I'm interested to learn what you find. I'm also interested to know if draining the dishwasher to the tee instead of to the disposal is a factor.

Does you dishwasher have a filter?


----------



## bernstem (Jan 16, 2018)

@ionicatoms That is a good point. Why is the dishwasher plumbed there instead of into the disposal? Maybe switching the dishwasher to drain into the garbage disposal will fix the problem.


----------



## CLT49er (Jun 19, 2020)

I havent had an issue with anything coming out of dishwasher. The stuff I unclogged is purely lettuce for example. Maybe I'm missing something.

My last two houses were like this. I know youre not "supposed" to put down things like lettuce or potato peels. But it should seriously not clog this often. My wife has clogged it 15 times and me, zero times. So theres that. Lol.


----------



## jabopy (Nov 24, 2018)

We had this problem once forcing too much at a time, plus try pouring a bowl full of water at the same time. Best of all is to compost vegetable leftovers.


----------



## ionicatoms (Mar 8, 2020)

Upgrade the disposal; after that cleaning out the drain is on her. I bet the problem goes away if she has to crawl under the sink.

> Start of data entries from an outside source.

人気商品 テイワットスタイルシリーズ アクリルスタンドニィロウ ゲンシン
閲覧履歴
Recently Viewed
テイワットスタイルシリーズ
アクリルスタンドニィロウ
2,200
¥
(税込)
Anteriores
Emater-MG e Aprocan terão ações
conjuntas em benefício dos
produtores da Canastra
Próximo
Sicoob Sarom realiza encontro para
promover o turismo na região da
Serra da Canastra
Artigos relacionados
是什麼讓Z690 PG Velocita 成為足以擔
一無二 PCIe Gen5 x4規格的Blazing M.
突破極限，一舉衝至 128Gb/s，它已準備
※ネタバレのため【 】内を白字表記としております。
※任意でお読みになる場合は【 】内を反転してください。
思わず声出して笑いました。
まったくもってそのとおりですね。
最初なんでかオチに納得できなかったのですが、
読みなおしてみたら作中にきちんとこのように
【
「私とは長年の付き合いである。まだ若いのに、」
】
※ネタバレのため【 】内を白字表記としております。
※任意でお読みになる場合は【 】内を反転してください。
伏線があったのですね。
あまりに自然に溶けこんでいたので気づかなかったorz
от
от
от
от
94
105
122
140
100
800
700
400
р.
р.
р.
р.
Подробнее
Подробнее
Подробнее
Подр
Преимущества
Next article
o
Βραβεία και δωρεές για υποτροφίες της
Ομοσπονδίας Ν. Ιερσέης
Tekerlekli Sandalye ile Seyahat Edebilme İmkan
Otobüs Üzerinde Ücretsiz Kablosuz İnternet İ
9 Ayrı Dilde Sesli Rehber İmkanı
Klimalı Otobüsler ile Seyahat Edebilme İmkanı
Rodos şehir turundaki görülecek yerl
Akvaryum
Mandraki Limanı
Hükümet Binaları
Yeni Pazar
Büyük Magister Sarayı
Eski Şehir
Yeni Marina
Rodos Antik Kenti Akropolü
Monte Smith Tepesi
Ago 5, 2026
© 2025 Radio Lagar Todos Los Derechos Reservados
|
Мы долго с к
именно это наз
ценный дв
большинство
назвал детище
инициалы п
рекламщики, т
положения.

Vegetables can be washed in a colander or basket to prevent excessive leaf tissue from going into the drain. Not sure what the performance limits are on these devices. Never had to shop for one.


----------



## White94RX (Jan 23, 2021)

I miss my disposal. Septic tank life. Can't flush the toilet wipes either.

On the other hand, my water bill is cheap, even when using heavy irrigation. No waste water treatment fees!


----------